Mark Putnam, a political strategist and television ad maker, told The New York Times he was leaving Biden’s campaign.

“I wish the vice president well,” Putnam said, before refusing to discuss the parameters of his exit.

He “declined to address the reasons for his departure,” according to the Times report, “though they did not appear to be related to Mr. Biden’s struggles over the last few weeks concerning abortion rights and race.”

On Tuesday, the Democrat frontrunner invoked his friendship with the late Sens. James Eastland (D-MS) and Herman Talmadge (D-GA) while arguing he was the best candidate to forge a bipartisan “consensus” if elected president.
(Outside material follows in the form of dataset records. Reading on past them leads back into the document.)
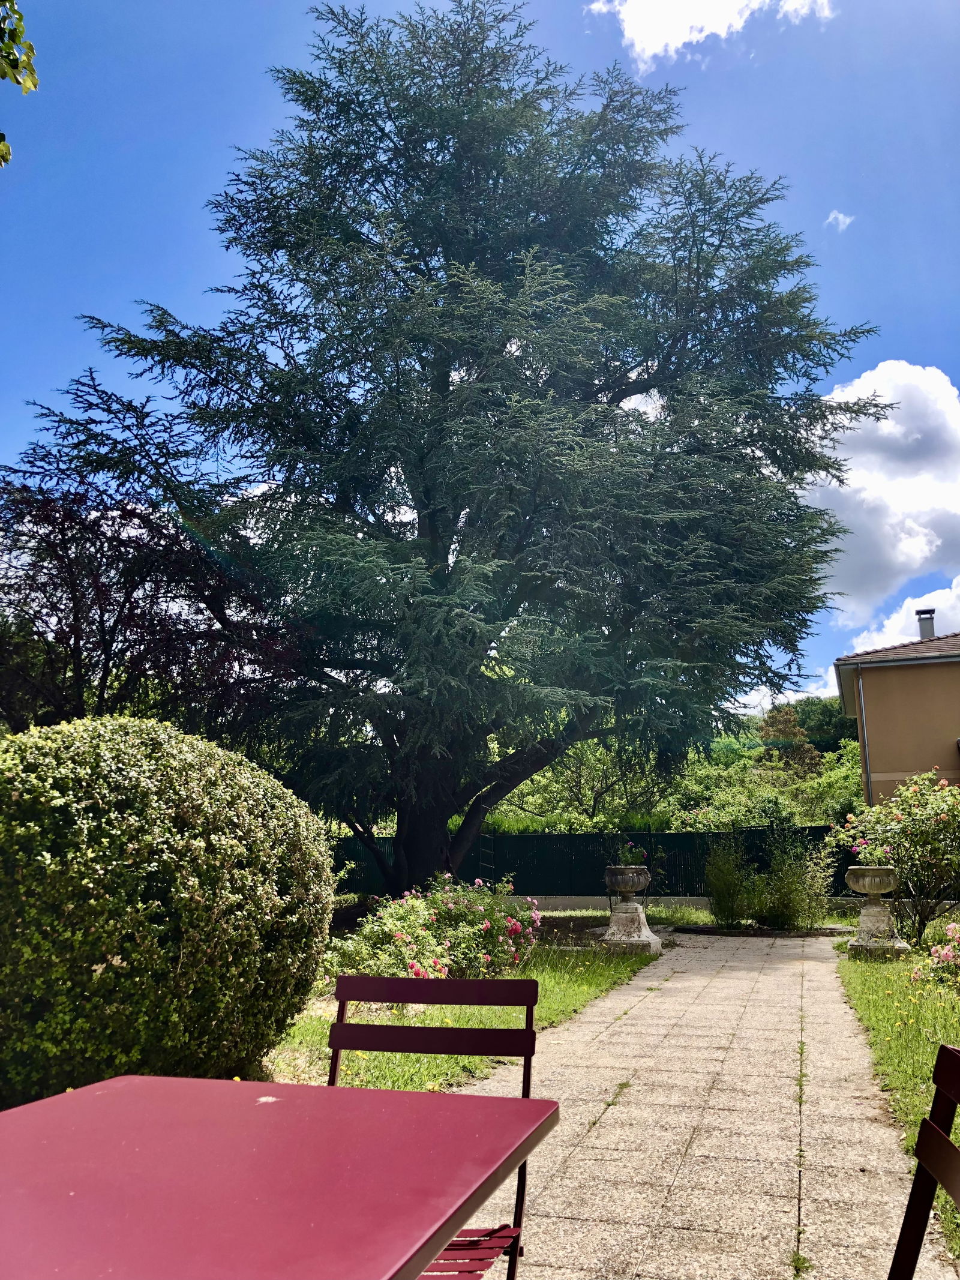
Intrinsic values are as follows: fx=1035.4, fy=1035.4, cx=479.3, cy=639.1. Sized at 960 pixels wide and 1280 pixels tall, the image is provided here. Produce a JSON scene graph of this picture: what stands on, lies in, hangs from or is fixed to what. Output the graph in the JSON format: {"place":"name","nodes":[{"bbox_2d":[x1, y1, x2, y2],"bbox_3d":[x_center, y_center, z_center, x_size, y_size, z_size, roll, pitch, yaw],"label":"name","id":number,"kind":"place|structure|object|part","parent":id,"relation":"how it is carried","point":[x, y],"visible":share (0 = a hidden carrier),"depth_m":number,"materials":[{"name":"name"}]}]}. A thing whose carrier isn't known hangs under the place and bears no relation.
{"place":"outdoors","nodes":[
{"label":"outdoors","id":0,"kind":"place"},
{"bbox_2d":[0,0,37,165],"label":"tree branch","id":1,"kind":"object","parent":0,"point":[19,17],"visible":1,"depth_m":4.24,"materials":[{"name":"green plant"}]},
{"bbox_2d":[257,934,657,1094],"label":"lawn","id":2,"kind":"structure","parent":0,"point":[584,985],"materials":[{"name":"green plant"}]},
{"bbox_2d":[329,877,541,985],"bbox_3d":[-0.285,2.396,8.374,1.704,0.918,1.893,-4,-11,18],"label":"rose bush","id":3,"kind":"object","parent":2,"relation":"on","point":[483,926],"visible":0.81,"depth_m":8.05,"materials":[{"name":"plant"}]},
{"bbox_2d":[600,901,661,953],"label":"stone pedestal","id":4,"kind":"object","parent":2,"relation":"on","point":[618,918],"visible":0.89,"depth_m":11.12,"materials":[{"name":"stone"}]},
{"bbox_2d":[604,863,651,898],"bbox_3d":[1.596,2.617,11.124,0.497,0.363,0.514,-4,-11,18],"label":"stone urn","id":5,"kind":"object","parent":4,"relation":"on","point":[634,880],"visible":0.99,"depth_m":10.97,"materials":[{"name":"grey stone"}]},
{"bbox_2d":[616,840,648,867],"bbox_3d":[1.636,2.359,11.256,0.426,0.342,0.426,-4,-11,18],"label":"potted plant","id":6,"kind":"object","parent":5,"relation":"in","point":[629,856],"visible":0.68,"depth_m":11.21,"materials":[{"name":"plant"}]},
{"bbox_2d":[0,0,959,720],"label":"sky","id":7,"kind":"structure","parent":0,"point":[892,342],"materials":[{"name":"blue"}]},
{"bbox_2d":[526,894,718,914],"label":"low wall","id":8,"kind":"structure","parent":0,"point":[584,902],"depth_m":17.48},
{"bbox_2d":[451,928,957,1279],"label":"paved path","id":9,"kind":"structure","parent":0,"point":[761,977],"materials":[{"name":"grey stone"}]},
{"bbox_2d":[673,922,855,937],"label":"stone edging","id":10,"kind":"object","parent":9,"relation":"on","point":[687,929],"visible":0.65,"depth_m":13.36,"materials":[{"name":"stone"}]},
{"bbox_2d":[888,1042,959,1279],"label":"folding chair","id":11,"kind":"object","parent":9,"relation":"on","point":[935,1138],"visible":1,"depth_m":1.51,"materials":[{"name":"brown metal"}]},
{"bbox_2d":[583,0,834,67],"label":"cloud","id":12,"kind":"structure","parent":0,"point":[639,17],"materials":[{"name":"white"}]},
{"bbox_2d":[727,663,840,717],"label":"cloud","id":13,"kind":"structure","parent":0,"point":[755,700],"materials":[{"name":"white"}]},
{"bbox_2d":[824,210,855,231],"label":"cloud","id":14,"kind":"structure","parent":0,"point":[842,219],"materials":[{"name":"white"}]},
{"bbox_2d":[798,361,959,622],"label":"cloud","id":15,"kind":"structure","parent":0,"point":[901,560],"materials":[{"name":"white"}]},
{"bbox_2d":[832,627,959,804],"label":"house","id":16,"kind":"structure","parent":0,"point":[895,767],"depth_m":22.60,"materials":[{"name":"beige paint"}]},
{"bbox_2d":[856,670,873,805],"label":"drainpipe","id":17,"kind":"object","parent":16,"relation":"attached to","point":[861,695],"visible":0.79,"depth_m":22.31,"materials":[{"name":"grey metal"}]},
{"bbox_2d":[915,607,936,640],"bbox_3d":[11.069,-0.041,25.623,0.441,1.291,0.474,-4,-11,18],"label":"chimney","id":18,"kind":"object","parent":16,"relation":"on","point":[924,624],"visible":0.62,"depth_m":25.54,"materials":[{"name":"grey metal"}]},
{"bbox_2d":[837,936,959,1270],"label":"lawn","id":19,"kind":"structure","parent":0,"point":[877,982],"materials":[{"name":"green plant"}]},
{"bbox_2d":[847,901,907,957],"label":"stone pedestal","id":20,"kind":"object","parent":19,"relation":"on","point":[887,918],"visible":0.88,"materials":[{"name":"stone"}]},
{"bbox_2d":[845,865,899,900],"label":"stone urn","id":21,"kind":"object","parent":20,"relation":"on","point":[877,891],"visible":0.99,"depth_m":10.77,"materials":[{"name":"stone"}]},
{"bbox_2d":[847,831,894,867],"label":"potted plant","id":22,"kind":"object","parent":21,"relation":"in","point":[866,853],"visible":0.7,"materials":[{"name":"green plant"}]},
{"bbox_2d":[831,766,959,943],"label":"rose bush","id":23,"kind":"object","parent":19,"relation":"on","point":[895,826],"visible":0.96,"depth_m":11.46,"materials":[{"name":"green plant"}]},
{"bbox_2d":[912,921,959,985],"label":"rose bush","id":24,"kind":"object","parent":19,"relation":"on","point":[937,956],"visible":0.98,"depth_m":7.73,"materials":[{"name":"pink plant"}]},
{"bbox_2d":[849,574,959,656],"label":"cloud","id":25,"kind":"structure","parent":0,"point":[953,600],"materials":[{"name":"white"}]},
{"label":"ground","id":26,"kind":"structure","parent":0},
{"bbox_2d":[0,391,306,735],"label":"purple tree","id":27,"kind":"object","parent":26,"relation":"on","point":[59,638],"visible":0.76,"depth_m":12.06,"materials":[{"name":"plant"}]},
{"bbox_2d":[0,714,334,1099],"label":"round shrub","id":28,"kind":"object","parent":26,"relation":"on","point":[262,907],"visible":0.98,"depth_m":4.32,"materials":[{"name":"green plant"}]},
{"bbox_2d":[0,1075,564,1279],"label":"table","id":29,"kind":"object","parent":26,"relation":"on","point":[267,1111],"visible":1,"depth_m":1.42,"materials":[{"name":"red metal"}]},
{"bbox_2d":[327,973,543,1279],"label":"folding chair","id":30,"kind":"object","parent":26,"relation":"on","point":[391,982],"visible":0.56,"depth_m":2.30,"materials":[{"name":"metal"}]},
{"label":"slat","id":31,"kind":"part","parent":30,"relation":"part of","materials":[{"name":"red metal"}]},
{"label":"chair backrest","id":32,"kind":"part","parent":30,"relation":"part of","materials":[{"name":"red metal"}]},
{"label":"seat","id":33,"kind":"part","parent":30,"relation":"part of","materials":[{"name":"red metal"}]},
{"bbox_2d":[37,0,882,895],"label":"cedar tree","id":34,"kind":"object","parent":26,"relation":"on","point":[449,246],"visible":0.99,"depth_m":13.41,"materials":[{"name":"plant"}]},
{"label":"trunk","id":35,"kind":"part","parent":34,"relation":"part of","materials":[{"name":"brown"}]},
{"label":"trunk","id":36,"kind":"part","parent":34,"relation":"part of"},
{"bbox_2d":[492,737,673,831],"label":"tree","id":37,"kind":"object","parent":26,"relation":"on","point":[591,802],"visible":0.55,"depth_m":26.72,"materials":[{"name":"green plant"}]},
{"bbox_2d":[331,825,847,906],"bbox_3d":[1.874,4.342,19.658,10.861,1.580,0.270,-4,-11,18],"label":"fence","id":38,"kind":"object","parent":26,"relation":"on","point":[703,853],"visible":0.51,"depth_m":19.56,"materials":[{"name":"green"}]},
{"bbox_2d":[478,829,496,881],"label":"ladder","id":39,"kind":"object","parent":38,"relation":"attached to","point":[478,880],"visible":0.62,"depth_m":17.74,"materials":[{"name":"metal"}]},
{"bbox_2d":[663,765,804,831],"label":"shrub","id":40,"kind":"object","parent":26,"relation":"on","point":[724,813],"visible":0.58,"depth_m":26.08,"materials":[{"name":"green plant"}]},
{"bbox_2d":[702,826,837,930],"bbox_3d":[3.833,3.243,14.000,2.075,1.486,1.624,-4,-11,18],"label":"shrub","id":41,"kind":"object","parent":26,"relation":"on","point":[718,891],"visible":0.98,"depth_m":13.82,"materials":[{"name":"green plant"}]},
{"bbox_2d":[757,706,820,771],"label":"tree","id":42,"kind":"object","parent":26,"relation":"on","point":[795,733],"visible":0.49,"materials":[{"name":"plant"}]},
{"bbox_2d":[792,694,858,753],"label":"tree","id":43,"kind":"object","parent":26,"relation":"on","point":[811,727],"visible":0.4,"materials":[{"name":"green plant"}]},
{"bbox_2d":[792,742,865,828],"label":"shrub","id":44,"kind":"object","parent":26,"relation":"on","point":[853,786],"visible":0.44,"depth_m":30.00,"materials":[{"name":"green plant"}]}
]}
“I was in a caucus with James O. Eastland,” Biden said in an exaggerated Southern drawl. “He never called me boy, he always called me son.”

“Well guess what?” the former vice president continued. “At least there was some civility. We got things done. We didn’t agree on much of anything. We got things done. We got it finished. But today you look at the other side and you’re the enemy. Not the opposition, the enemy. We don’t talk to each other anymore.”

When Biden’s praise of the senators’ “civility” was reported it quickly caused stirs because both men were well-known segregationists. During their long tenures in the Senate, Eastland and Talmadge were at the forefront of the resistance to integration and civil rights.

The backlash grew throughout Wednesday, especially after Biden’s White House competitors began denouncing the comments as insensitive and inappropriate. The situation was only aggravated when Biden’s campaign attempted to dismiss the controversy by suggesting criticism of the vice president’s praise of the Democrat segregationists was “disingenuous.”

Biden, himself, only added to the troubles by standing defiant when asked if he would issue an apology on Wednesday.

“Apologize for what?” Biden said, adding he “could not have disagreed with Jim Eastland more.”

The former vice president also took a shot at his fellow 2020 Democrat presidential hopeful, Sen. Cory Booker (D-NJ), who earlier in theday delivered an impassioned rebuke of Biden’s remarks.

“Cory should apologize. He knows better,” Biden said. “There’s not a racist bone in my body. I’ve been involved in civil rights my whole career, period, period, period.”